Цитируемый фрагмент —
В культуре нового времени XIX в занимает особое место. Это век классики когда буржуазная цивилизация достигла своей зрелости и затем вступила в стадию кризиса. Именно такую оценку дали этому времени выдающиеся мыслители современности О.Шпенглер, Й.Хёйзинга, Х.Ортега-и-Гассет и др.

В своей основе культура XIX столетия базируется на тех же мировоззренческих посылках что и вся культура нового времени. Это – рационализм, антропоцентризм, сциентизм, европоцентризм и др. Она пытается удержаться в пределах нововременной культурной парадигмы в ответе на фундаментальный вопрос: «Как существует мир, в котором мы живем?» Однако новизна исторической ситуации потребовала и новых подходов к решению этого старого. как сам мир. вопроса. Обозначенная обстановка – следствие грех эпохальных явлений, значение которых для судеб европейской культуры трудно переоценить: промышленный переворот в Англии, война за независимость североамериканских колоний. Великая французская буржуазная революция. Именно эти события образуют нижнюю логическую границу XIX столетия смещая ее в век XVIII, именно они обусловливают культурный поворот на рубеже ХVIII–ХIХ вв. И верхняя граница, его выход в век XX также не совпадает с хронологическими рамками. Август 1914 – вот пункт прибытия культуры нового времени с ее рационализмом и оптимизмом верой в безграничный прогресс и добрую природу человека.

Исходные материалы —

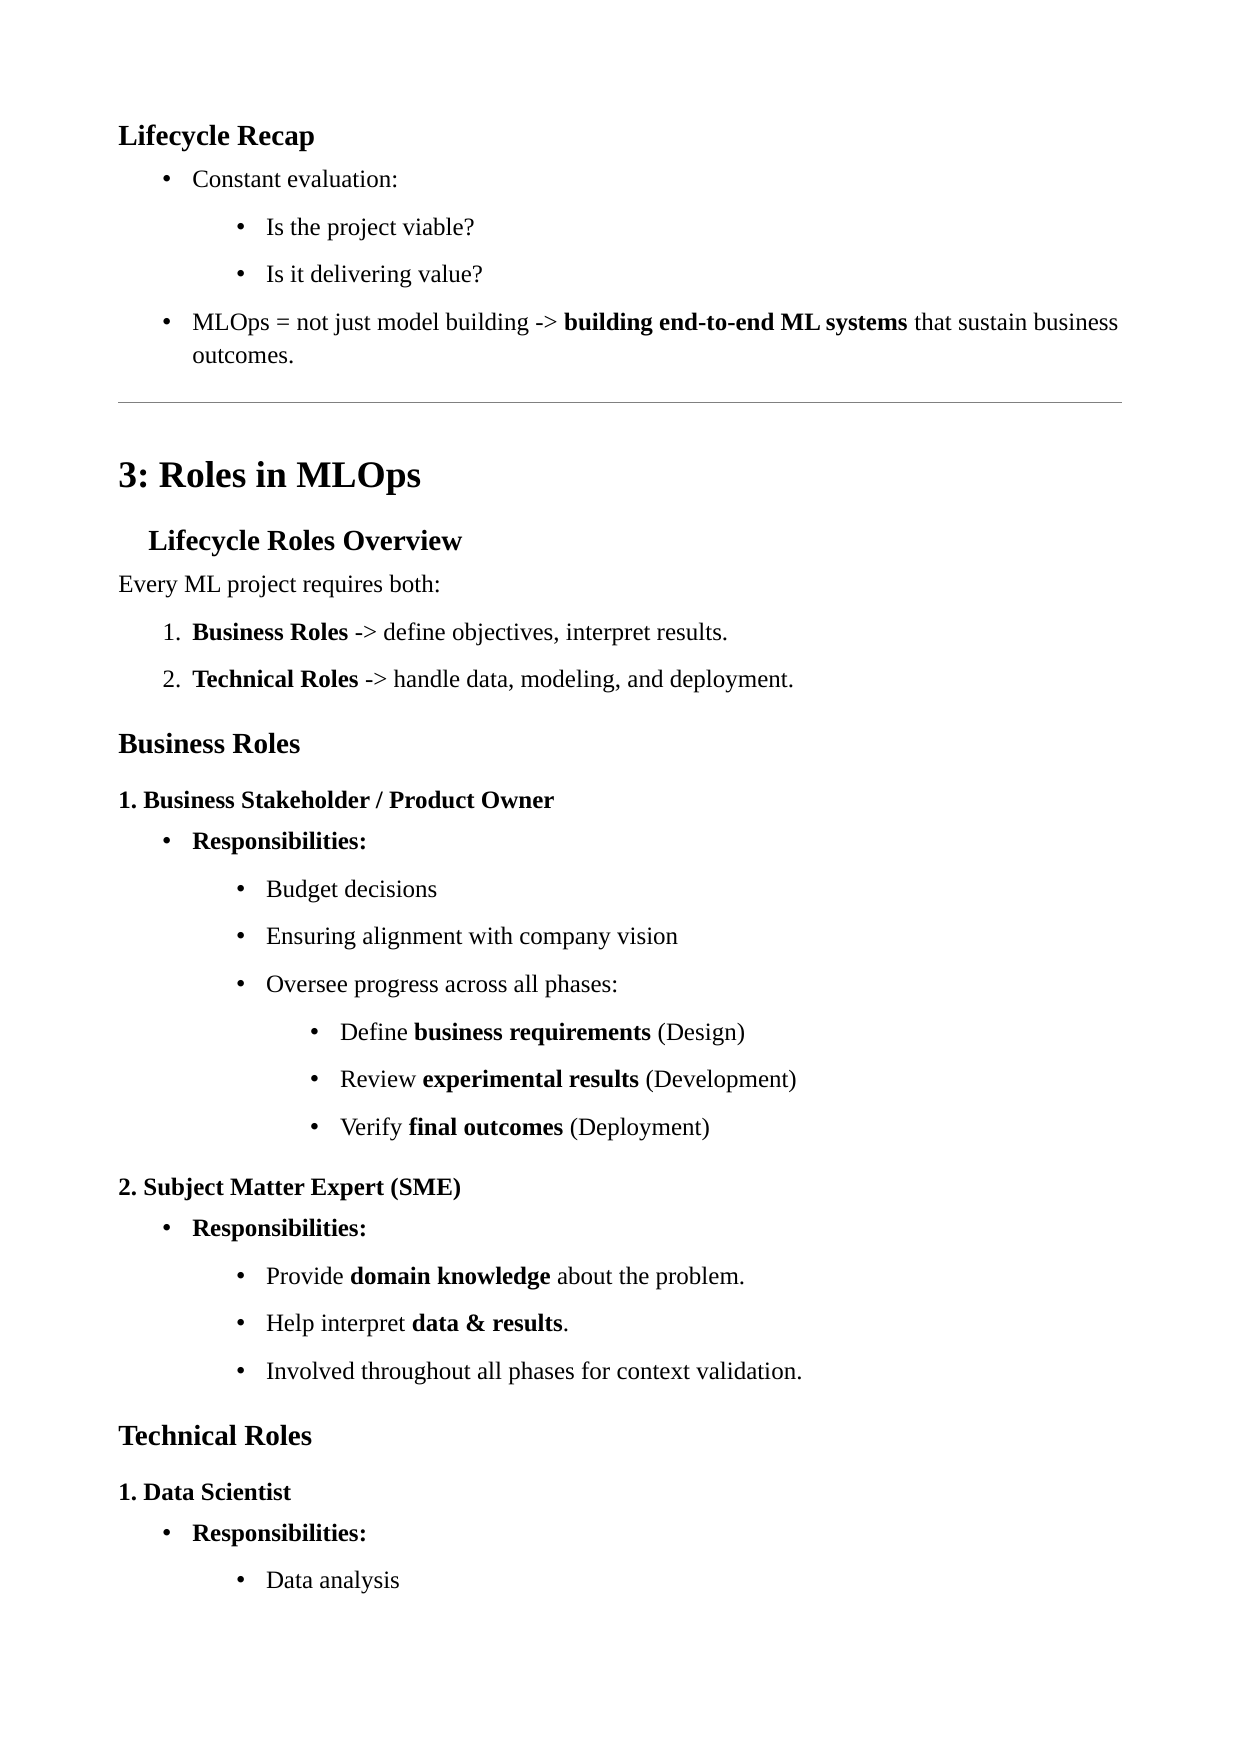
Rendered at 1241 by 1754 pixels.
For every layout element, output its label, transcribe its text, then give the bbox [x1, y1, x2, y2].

list Ensuring alignment with company vision [236, 921, 1122, 950]
subtitle 3: Roles in MLOps [118, 453, 1122, 496]
list Verify final outcomes (Deployment) [310, 1112, 1122, 1141]
list Data analysis [236, 1566, 1122, 1594]
text Every ML project requires both: [118, 569, 1122, 598]
list Responsibilities: [162, 826, 1122, 855]
subtitle Business Roles [118, 726, 1122, 760]
list Help interpret data & results. [236, 1308, 1122, 1337]
subtitle Technical Roles [118, 1418, 1122, 1452]
subtitle 1. Data Scientist [118, 1477, 1122, 1505]
list MLOps = not just model building -> building end-to-end ML systems that sustain business outcomes. [162, 307, 1122, 369]
list Responsibilities: [162, 1213, 1122, 1242]
list Review experimental results (Development) [310, 1064, 1122, 1093]
list Budget decisions [236, 874, 1122, 902]
list Is the project viable? [236, 212, 1122, 241]
list Provide domain knowledge about the problem. [236, 1261, 1122, 1289]
subtitle 🔹 Lifecycle Roles Overview [118, 523, 1122, 556]
list Oversee progress across all phases: [236, 969, 1122, 998]
subtitle 2. Subject Matter Expert (SME) [118, 1172, 1122, 1201]
list Involved throughout all phases for context validation. [236, 1356, 1122, 1385]
subtitle 1. Business Stakeholder / Product Owner [118, 785, 1122, 814]
list Is it delivering value? [236, 259, 1122, 288]
list Business Roles -> define objectives, interpret results. [162, 617, 1122, 645]
subtitle Lifecycle Recap [118, 118, 1122, 152]
list Define business requirements (Design) [310, 1017, 1122, 1045]
list Responsibilities: [162, 1518, 1122, 1547]
list Technical Roles -> handle data, modeling, and deployment. [162, 664, 1122, 693]
list Constant evaluation: [162, 164, 1122, 193]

Список заданий —
**a.** Перечислите мировоззренческие посылки культуры нового времени, которые фрагмент называет поименно.
**b.** Повторите из фрагмента всё, начиная со слов «В культуре нового» и вплоть до слов «Х.Ортега-и-Гассет и др.».

Ответы —
**a.** Рационализм, антропоцентризм, сциентизм, европоцентризм.

**b.**
В культуре нового времени XIX в занимает особое место. Это век классики когда буржуазная цивилизация достигла своей зрелости и затем вступила в стадию кризиса. Именно такую оценку дали этому времени выдающиеся мыслители современности О.Шпенглер, Й.Хёйзинга, Х.Ортега-и-Гассет и др.